Le assenze di Jamarr Sanders e Devondrick Walker (più quella dell’ex Casale visto che l’ala in campionato finora aveva fatto poco o nulla) e lo scarso apporto di Silins sono solamente parziali attenuanti. Quello che ha impressionato nella rassegnata Alma visto a Pesaro è stato l’atteggiamento. Un approccio insoddisfacente che, oltre che negli sguardi dei giocatori durante l’incontro, Dalmasson ha individuato in alcuni segnali. «Eravamo consapevoli che la VL è la squadra che più di tutte segna nei primi otto secondi di possesso e noi non siamo stati in grado di arginarla - ha proseguito il tecnico biancorosso - Abbiamo speso il secondo fallo a trenta secondi dalla fine del primo quarto, un sintomo di una difesa poco aggressiva. Al primo vero break dei marchigiani ci siamo arresi. Non abbiamo trovato la capacità di reazione».

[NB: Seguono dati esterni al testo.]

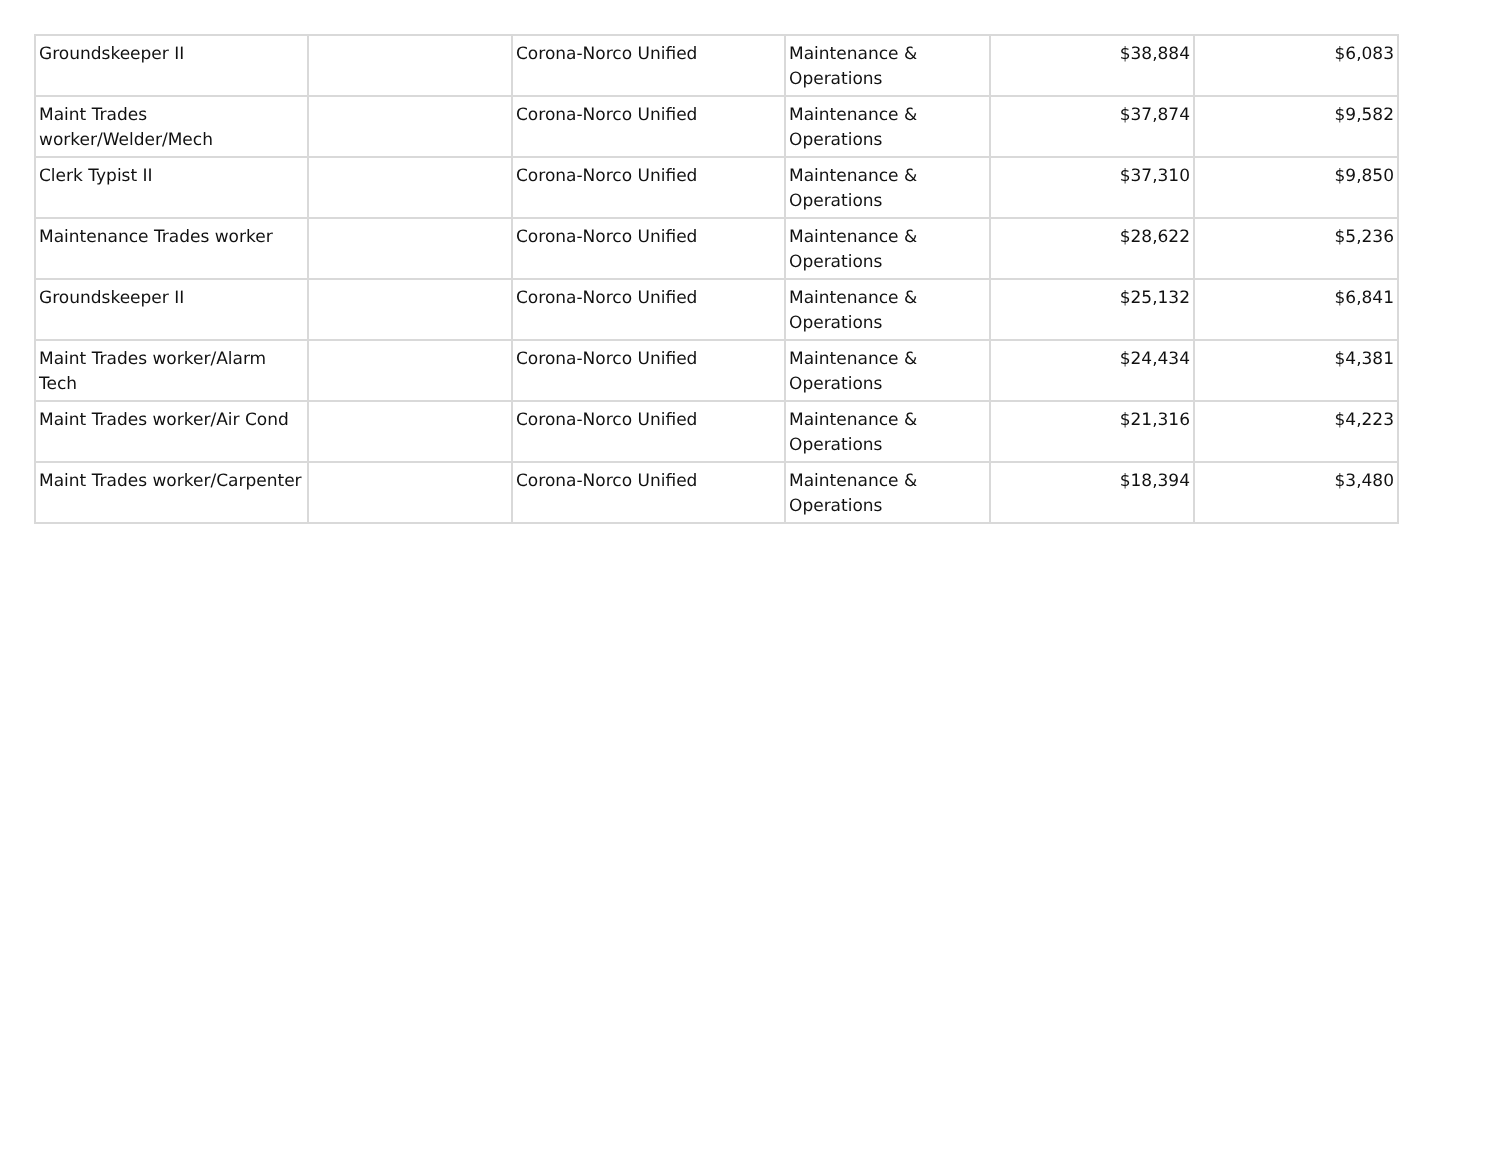| Groundskeeper II | | Corona-Norco Unified | Maintenance & Operations | $38,884 | $6,083 |
| Maint Trades worker/Welder/Mech | | Corona-Norco Unified | Maintenance & Operations | $37,874 | $9,582 |
| Clerk Typist II | | Corona-Norco Unified | Maintenance & Operations | $37,310 | $9,850 |
| Maintenance Trades worker | | Corona-Norco Unified | Maintenance & Operations | $28,622 | $5,236 |
| Groundskeeper II | | Corona-Norco Unified | Maintenance & Operations | $25,132 | $6,841 |
| Maint Trades worker/Alarm Tech | | Corona-Norco Unified | Maintenance & Operations | $24,434 | $4,381 |
| Maint Trades worker/Air Cond | | Corona-Norco Unified | Maintenance & Operations | $21,316 | $4,223 |
| Maint Trades worker/Carpenter | | Corona-Norco Unified | Maintenance & Operations | $18,394 | $3,480 |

E proprio questa ultima considerazione è la più pesante. L’impressione è che nella personale pagella del coach non ci sia la sufficienza per nessuno, visto che anche chi ha cercato con iniziative individuali di dare la scossa (Fernandez, ad esempio) alla fine caricava a testa bassa uno contro tutti tra le forzature. «Troppi tiri mal costruiti, brutto atteggiamento».
Di sicuro ben poco ha funzionato nell’Alma. Ha incassato 103 punti da una formazione che non è di prima fascia, non ha avuto l’apporto di cui ha bisogno da alcuni uomini chiave a cominciare da Peric (3 su 9 da due, sei perse, brutta difesa). Ma non ha saputo nemmeno sfruttare chi mostrava qualche sprazzo, come Knox che in 18 minuti sul parquet oltre ai 12 punti e al 19 di valutazione (top) ha costretto gli avversari a spendere sei falli. Il lungo ex Orlandina sembra ancora alla ricerca di un’identità nello scacchiere biancorosso, usato prevalentemente da cambio di Mosley.
Siccome piove sempre sul bagnato, Fernandez caduto pesantemente sul parquet nel finale è stato tenuto ieri a riposo precauzionale. Nessun problema invece per Wright visto zoppicante al termine del match: si trattava solo di crampi.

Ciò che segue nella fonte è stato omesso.